----- TEXT -----

Rural Life in 19th Century Pictou County
A Miller, a Fiddler – A Life From a Quieter Time?
Maybe.
We tend of think of agricultural societies as slow places, but much of late 19th-century Pictou County was dynamic and modern. James Barry lived alongside communities where major industries such as coal, iron and manufacturing (and later glass, steel and railcar plants) dominated the landscape, and where great sailing vessels and steam ships regularly plied the waters between New Glasgow, Pictou, Montreal, Boston, and Liverpool. After 1867 a railroad connected New Glasgow and Stellarton to Halifax and Montreal. Barry availed himself of these advanced means of communication while vacationing in Prince Edward Island, purchasing supplies and visiting other musicians in Halifax, and reading books published in Glasgow and Philadelphia. There was a decidedly cosmopolitan dimension to some parts of Pictou County, and very much so in Barry’s life.
Still, the daily rhythms of life on Six Mile Brook were older and quieter than in the industrial districts. For the settlements along the West River, much more so than along the East River, life was primarily agricultural. In the 1871 census, the vast majority of men described themselves as farmers, with a smattering of millers, shopkeepers, skilled artisans and the odd professional in the mix. Across the county over a quarter of the population were now skilled tradesmen, but in Six Mile Brook it remained overwhelmingly farmers. And while there was a railroad station nearby at West River Station, most roads were poor; by far the best transportation was in winter when snow allowed sleighs for hauling grain and wood to the mill. The modern world was nearby, but in many ways still far away.
As the miller, Barry stood at the centre of his community. Those farmers and artisans were his main customers; they were also his neighbours with whom he most often socialised. Mills were critical infrastructure in agricultural settlements. Most everyone had grain to be ground – mostly oats, but large amounts of wheat, buckwheat and barley – and some purchased their meal and flour from the miller. And even poorly developed farms had timber to be milled. Perhaps like some millers he was regarded suspiciously. Most millers obtained their pay in a “toll” – that is, a portion of the grain ground – and many customers no doubt believed he took more than his share. The mills were also social centres: where neighbours met and exchanged news and views. Barry’s diary makes clear that he learned much about politics, events in the surrounding countryside, marriages, deaths, weddings, frolics, the state of crops, and the prices to be obtained. In the spring, Barry turned his attention to lumber and shingles, as lumbermen-farmers “hawled” their timber out of the woods. The mill was a social and communications hub.

----- ENTRIES -----

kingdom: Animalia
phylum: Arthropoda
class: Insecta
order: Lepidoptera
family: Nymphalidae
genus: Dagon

-----
----- ENTRIES -----

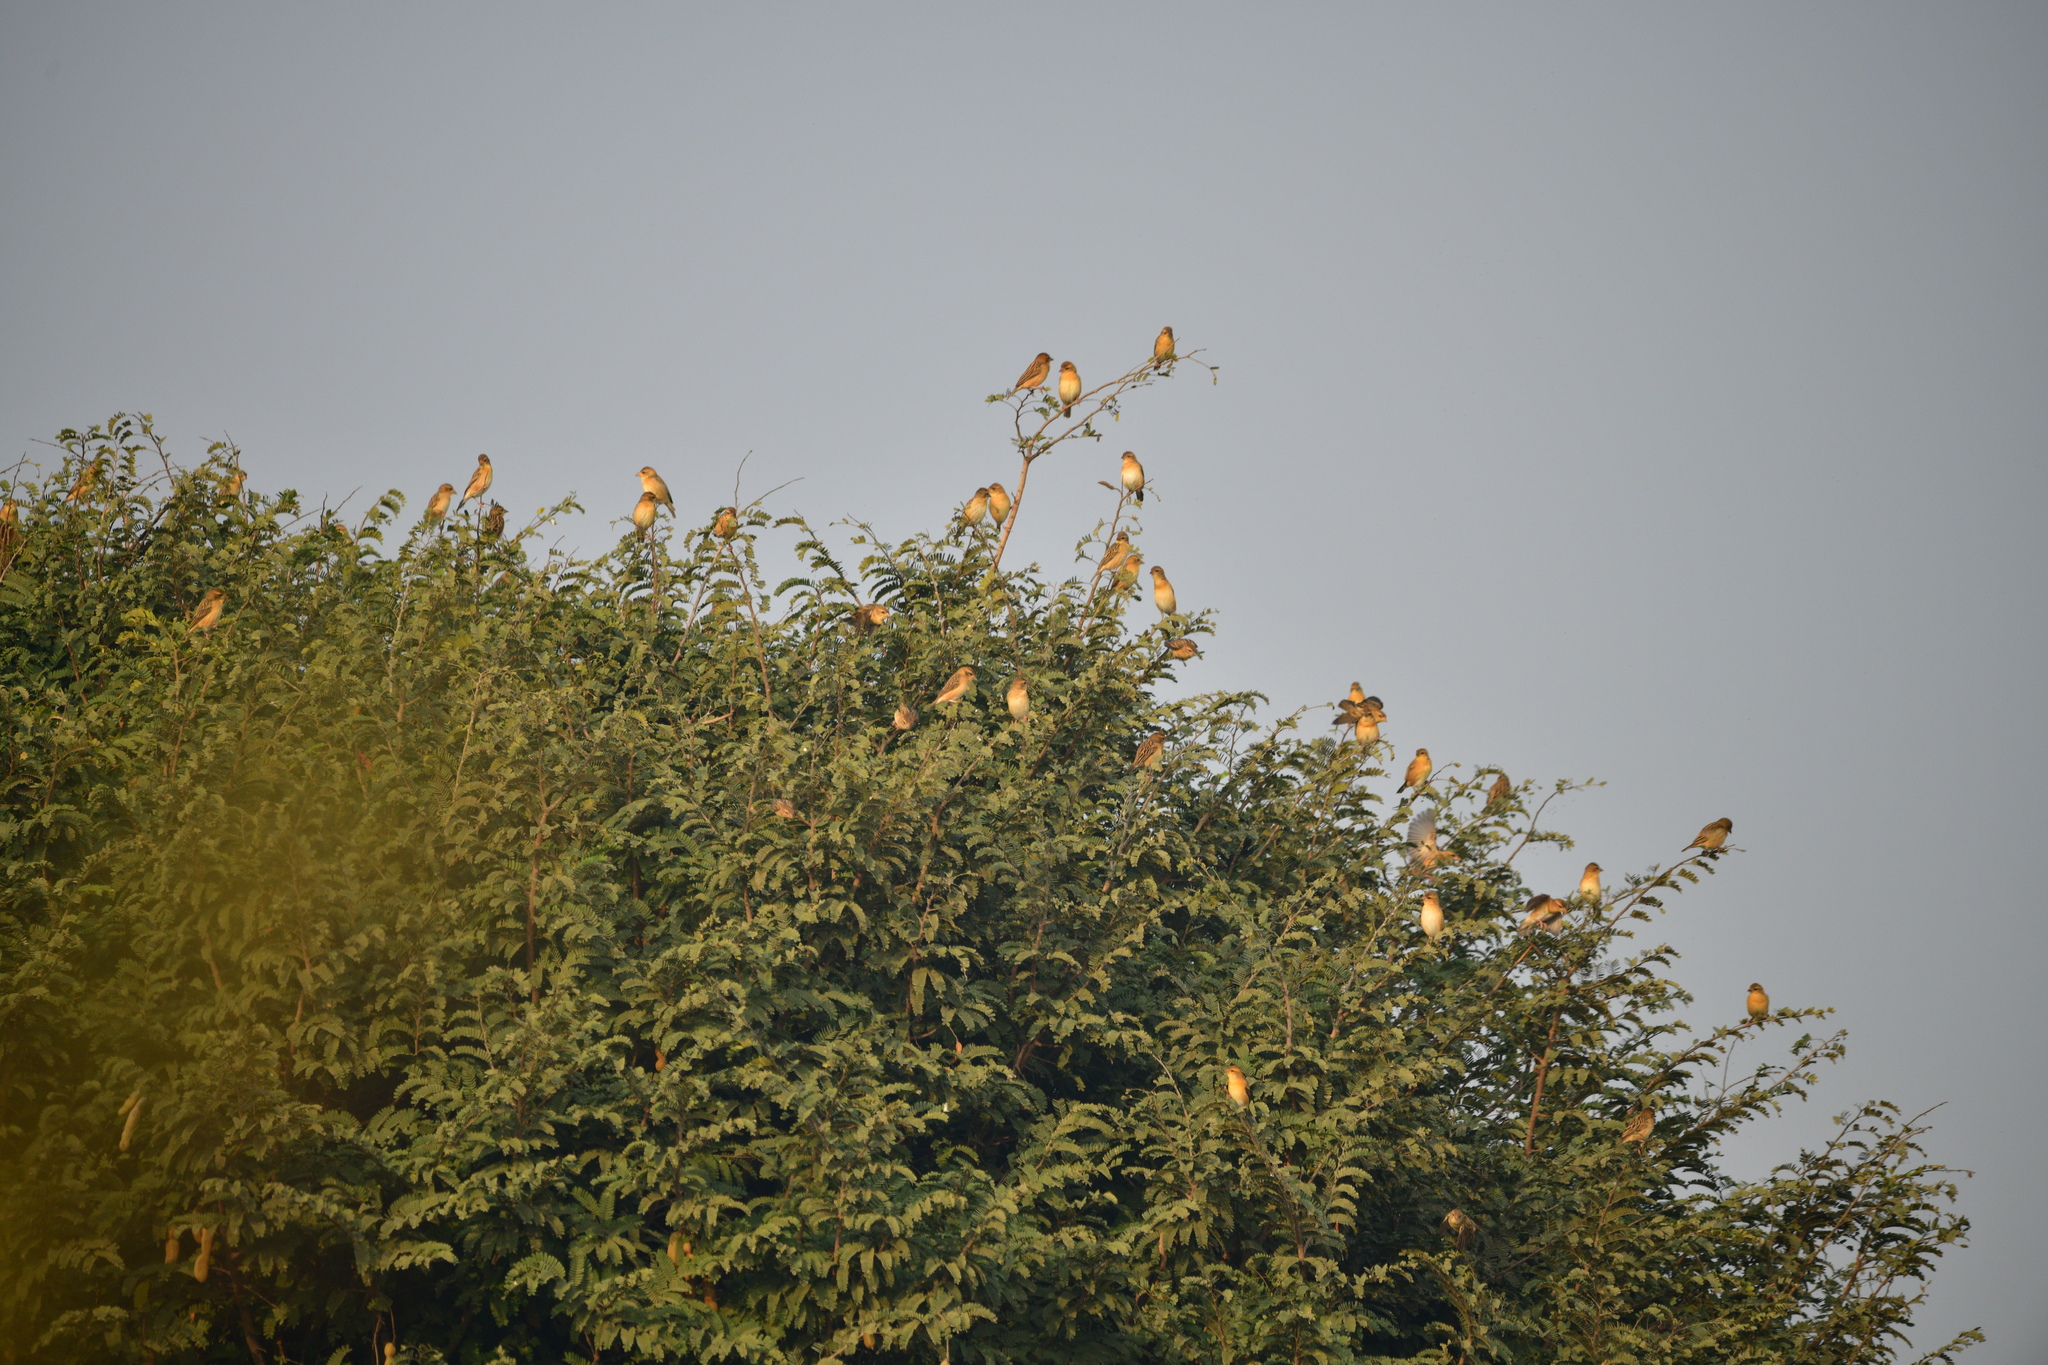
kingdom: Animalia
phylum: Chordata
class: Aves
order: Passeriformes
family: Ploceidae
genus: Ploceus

-----

## EXERCISE SET
1 > Please list the grains that the text on rural life in Pictou County says people had ground at the mill.
2 > According to the text on rural life in Pictou County, how did most millers obtain their pay?

## OUTPUTS FOR THE TASKS
1 > Oats, wheat, buckwheat, barley

2 > In a "toll," a portion of the grain ground.